The office sector continued to anchor overall confidence. The report said office market sentiment remained firmly positive, driven by leasing demand– particularly from Global Capability Centres– and limited availability of Grade A space, which has encouraged early commitments and pre-leasing.

For the next six months, 58% of respondents expect leasing activity to increase, and 49% expect office rents to rise, whilst only 6% foresee a decline.

Residential sentiment was more mixed but remained supportive. For the coming six months, 40% of respondents expect sales to increase, whilst 29% see sales holding steady and 31% expect a decline.

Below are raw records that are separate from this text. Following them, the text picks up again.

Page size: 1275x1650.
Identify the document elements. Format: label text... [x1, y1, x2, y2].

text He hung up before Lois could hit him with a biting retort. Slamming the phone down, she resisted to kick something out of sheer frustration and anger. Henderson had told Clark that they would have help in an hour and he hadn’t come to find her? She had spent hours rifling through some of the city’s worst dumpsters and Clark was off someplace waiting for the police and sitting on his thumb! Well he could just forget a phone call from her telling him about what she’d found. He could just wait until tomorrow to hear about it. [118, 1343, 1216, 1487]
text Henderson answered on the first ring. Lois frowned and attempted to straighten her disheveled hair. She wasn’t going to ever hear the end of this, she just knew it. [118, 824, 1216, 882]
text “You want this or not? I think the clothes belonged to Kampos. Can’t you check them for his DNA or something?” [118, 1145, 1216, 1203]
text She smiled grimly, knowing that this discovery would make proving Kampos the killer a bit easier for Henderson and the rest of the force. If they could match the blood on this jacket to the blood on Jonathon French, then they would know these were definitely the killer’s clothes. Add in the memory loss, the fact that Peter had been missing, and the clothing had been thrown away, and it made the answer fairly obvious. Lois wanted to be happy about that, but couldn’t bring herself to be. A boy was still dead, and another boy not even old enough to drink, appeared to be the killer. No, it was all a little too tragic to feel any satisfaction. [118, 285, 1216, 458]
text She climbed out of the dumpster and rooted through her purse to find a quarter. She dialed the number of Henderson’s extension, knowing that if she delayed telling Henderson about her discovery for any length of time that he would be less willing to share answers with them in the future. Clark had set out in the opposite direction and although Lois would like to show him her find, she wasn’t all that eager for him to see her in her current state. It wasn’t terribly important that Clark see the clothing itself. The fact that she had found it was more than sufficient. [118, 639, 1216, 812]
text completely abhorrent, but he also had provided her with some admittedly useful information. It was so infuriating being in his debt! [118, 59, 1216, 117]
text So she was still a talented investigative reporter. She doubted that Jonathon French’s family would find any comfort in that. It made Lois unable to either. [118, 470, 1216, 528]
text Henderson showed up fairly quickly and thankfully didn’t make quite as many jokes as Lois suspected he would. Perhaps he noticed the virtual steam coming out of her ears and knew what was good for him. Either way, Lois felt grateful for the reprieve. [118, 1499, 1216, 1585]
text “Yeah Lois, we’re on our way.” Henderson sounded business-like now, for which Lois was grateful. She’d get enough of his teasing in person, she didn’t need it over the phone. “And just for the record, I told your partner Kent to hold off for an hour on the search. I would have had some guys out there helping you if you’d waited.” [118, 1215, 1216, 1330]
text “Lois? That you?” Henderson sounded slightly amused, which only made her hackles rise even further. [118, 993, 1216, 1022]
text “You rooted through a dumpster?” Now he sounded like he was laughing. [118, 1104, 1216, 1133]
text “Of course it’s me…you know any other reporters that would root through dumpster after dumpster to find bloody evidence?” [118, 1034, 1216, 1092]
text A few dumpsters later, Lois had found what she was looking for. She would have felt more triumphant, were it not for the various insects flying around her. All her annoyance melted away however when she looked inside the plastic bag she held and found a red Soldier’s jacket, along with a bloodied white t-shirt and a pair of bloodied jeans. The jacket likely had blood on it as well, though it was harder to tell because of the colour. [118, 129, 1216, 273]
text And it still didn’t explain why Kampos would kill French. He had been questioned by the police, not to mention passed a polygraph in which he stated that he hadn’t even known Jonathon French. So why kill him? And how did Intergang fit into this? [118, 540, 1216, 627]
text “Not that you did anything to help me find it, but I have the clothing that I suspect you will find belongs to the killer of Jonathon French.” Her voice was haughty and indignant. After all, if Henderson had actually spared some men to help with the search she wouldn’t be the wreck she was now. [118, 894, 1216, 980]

Launch expectations were stronger, with half of the respondents anticipating an increase, and price expectations were evenly split between growth and stability, with only 8% expecting prices to fall.

The index also showed a divergence between stakeholder groups. Non-developers, including banks, financial institutions, and private equity funds, reported a higher future sentiment score of 63, compared with 58 for developers, indicating stronger confidence among capital providers.

The quarterly index is based on a survey of supply-side stakeholders and measures sentiment across factors such as economic momentum, funding, launches, sales, leasing, prices, and rents, with scores above 50 indicating optimism.